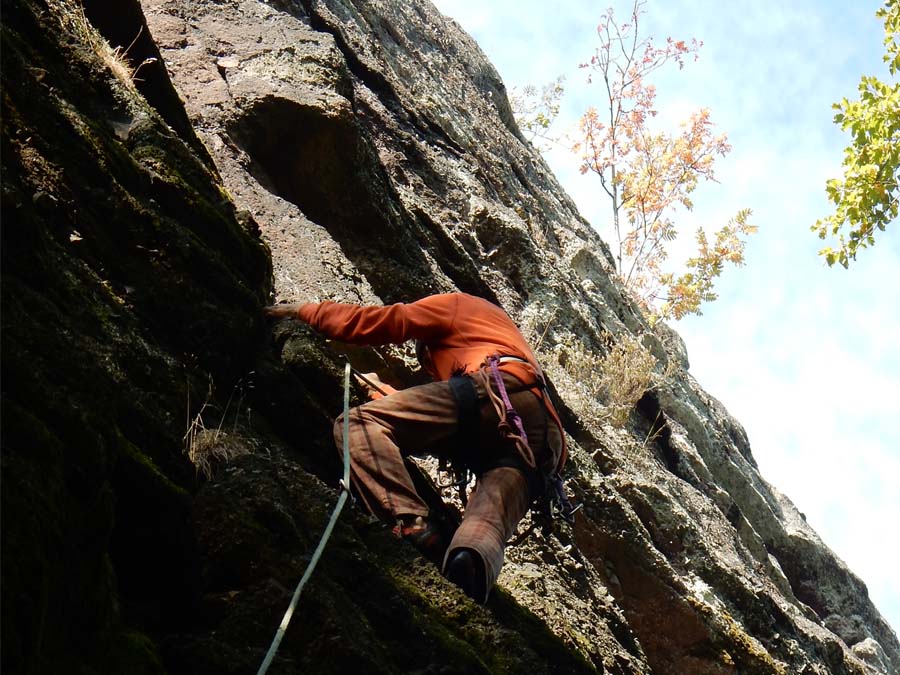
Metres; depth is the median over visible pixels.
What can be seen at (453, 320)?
man
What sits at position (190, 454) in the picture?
dry grass
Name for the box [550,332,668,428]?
dry grass
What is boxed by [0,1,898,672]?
rock cliff
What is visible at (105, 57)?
dry grass
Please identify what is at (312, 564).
climbing rope
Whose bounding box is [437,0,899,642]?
sky
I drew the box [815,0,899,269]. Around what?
tree branch
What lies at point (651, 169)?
tree
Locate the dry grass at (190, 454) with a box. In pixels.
[183,376,253,479]
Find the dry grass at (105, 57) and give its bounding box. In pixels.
[66,9,148,88]
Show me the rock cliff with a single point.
(295, 475)
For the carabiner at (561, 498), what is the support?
hanging from the climbing harness
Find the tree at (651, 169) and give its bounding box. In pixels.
[565,1,753,320]
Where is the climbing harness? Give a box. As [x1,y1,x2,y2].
[438,357,573,537]
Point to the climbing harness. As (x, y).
(459, 388)
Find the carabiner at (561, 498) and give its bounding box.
[541,472,582,525]
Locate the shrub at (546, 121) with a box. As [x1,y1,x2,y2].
[508,77,565,144]
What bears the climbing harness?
on the man at (453, 320)
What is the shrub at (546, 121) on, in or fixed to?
attached to the rock cliff
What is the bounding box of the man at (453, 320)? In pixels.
[264,290,572,608]
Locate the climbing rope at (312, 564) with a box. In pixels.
[254,361,354,672]

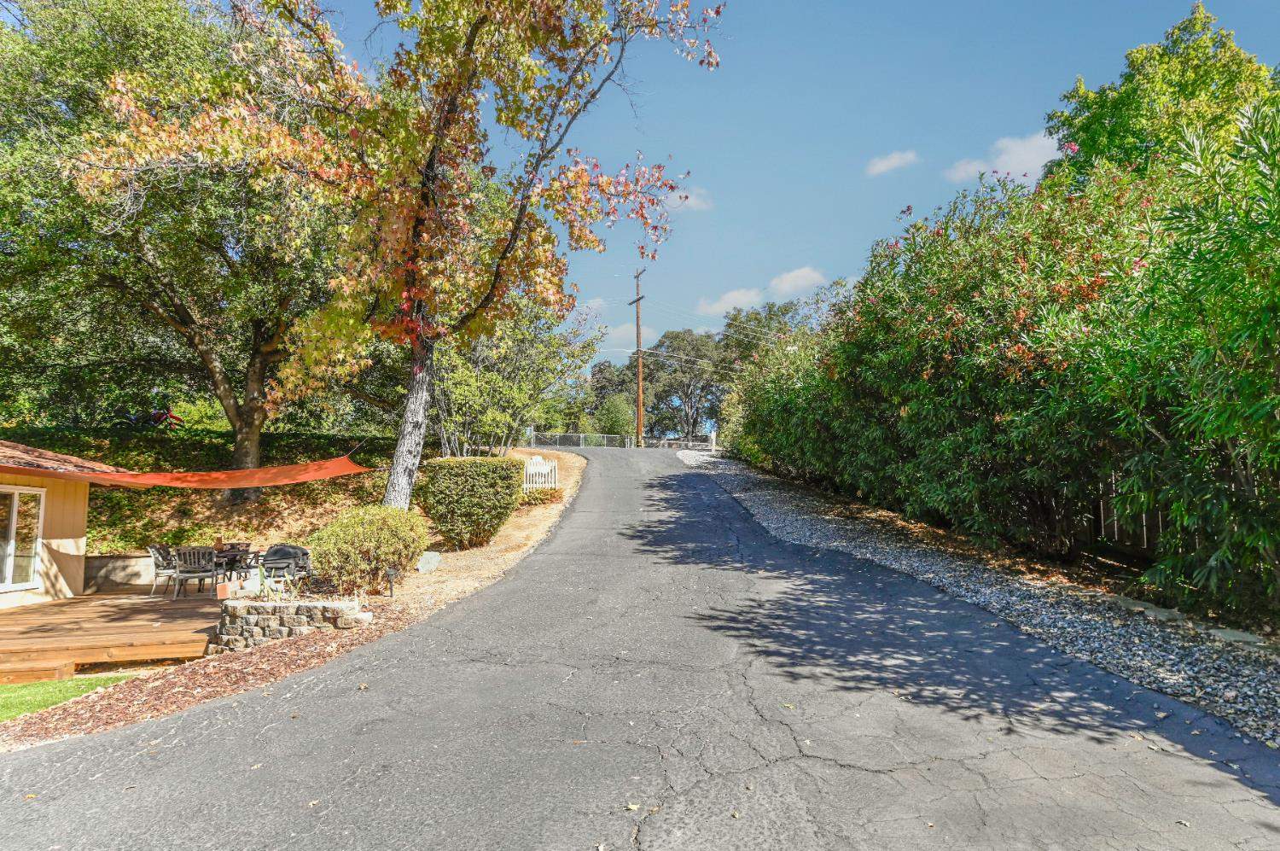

• • • • •

Your task: From the first record to the last, transcribe everything exactly but drop the pictures.

Written reply:
Metres; depth is the median over visible pixels.
What can be seen at (453, 320)?
man
What sits at position (190, 454) in the picture?
dry grass
Name for the box [550,332,668,428]?
dry grass
What is boxed by [0,1,898,672]?
rock cliff
What is visible at (105, 57)?
dry grass
Please identify what is at (312, 564).
climbing rope
Whose bounding box is [437,0,899,642]?
sky
I drew the box [815,0,899,269]. Around what?
tree branch
What lies at point (651, 169)?
tree
Locate the dry grass at (190, 454) with a box. In pixels.
[183,376,253,479]
Find the dry grass at (105, 57) and give its bounding box. In pixels.
[66,9,148,88]
Show me the rock cliff with a single point.
(295, 475)
For the carabiner at (561, 498), what is the support?
hanging from the climbing harness
Find the tree at (651, 169) and give its bounding box. In pixels.
[565,1,753,320]
Where is the climbing harness? Give a box. As [x1,y1,x2,y2].
[438,357,573,537]
Point to the climbing harness. As (x, y).
(459, 388)
Find the carabiner at (561, 498) and give its bounding box.
[541,472,582,525]
Locate the shrub at (546, 121) with a box. As [x1,y1,x2,y2].
[508,77,565,144]
What bears the climbing harness?
on the man at (453, 320)
What is the shrub at (546, 121) on, in or fixed to?
attached to the rock cliff
What is the bounding box of the man at (453, 320)? In pixels.
[264,290,572,608]
Locate the climbing rope at (312, 564) with a box. In pixels.
[254,361,354,672]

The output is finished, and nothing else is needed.